The reset values for all the PCF lines are high and hence on
shutdown we should drive all the lines high in order to
bring it to the reset state.
This is actually required since PCF doesn't have a reset
line and even after warm reset (by invoking "reboot" in
prompt) the PCF lines maintains it's previous programmed
state. This becomes a problem if the boards are designed to
work with the default initial state.
DRA7XX_evm uses PCF8575 and one of the PCF output lines
feeds to MMC/SD VDD and this line should be driven high in order
for the MMC/SD to be detected. This line is modelled as
regulator and the hsmmc driver takes care of enabling and
disabling it. In the case of 'reboot', during shutdown path
as part of it's cleanup process the hsmmc driver disables
this regulator. This makes MMC *boot* not functional.
Fix it by driving all the pcf lines high.
This patch was sent long back
(https://patchwork.ozlabs.org/patch/420382/)

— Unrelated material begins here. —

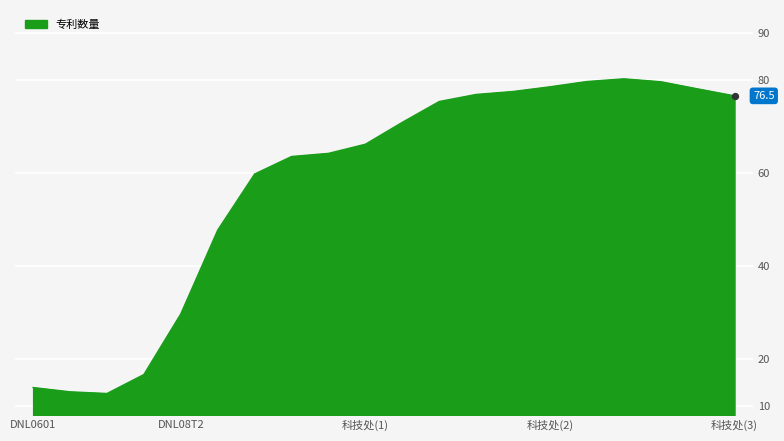

What is the smallest value displayed?

12.6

But there was a concern that contention might occur if the
PCF shutdown handler is invoked before the shutdown handler
of the PCF's consumers. In that case PCF shutdown handler can't
drive all the pcf lines high without knowing if the PCF
consumers are still active.
However commit
52cdbdd4985 ("driver core: correct device's
shutdown order") will make sure shutdown handler of PCF's
consumers are invoked before invoking the shutdown
handler of PCF. So it should be safe to merge this now.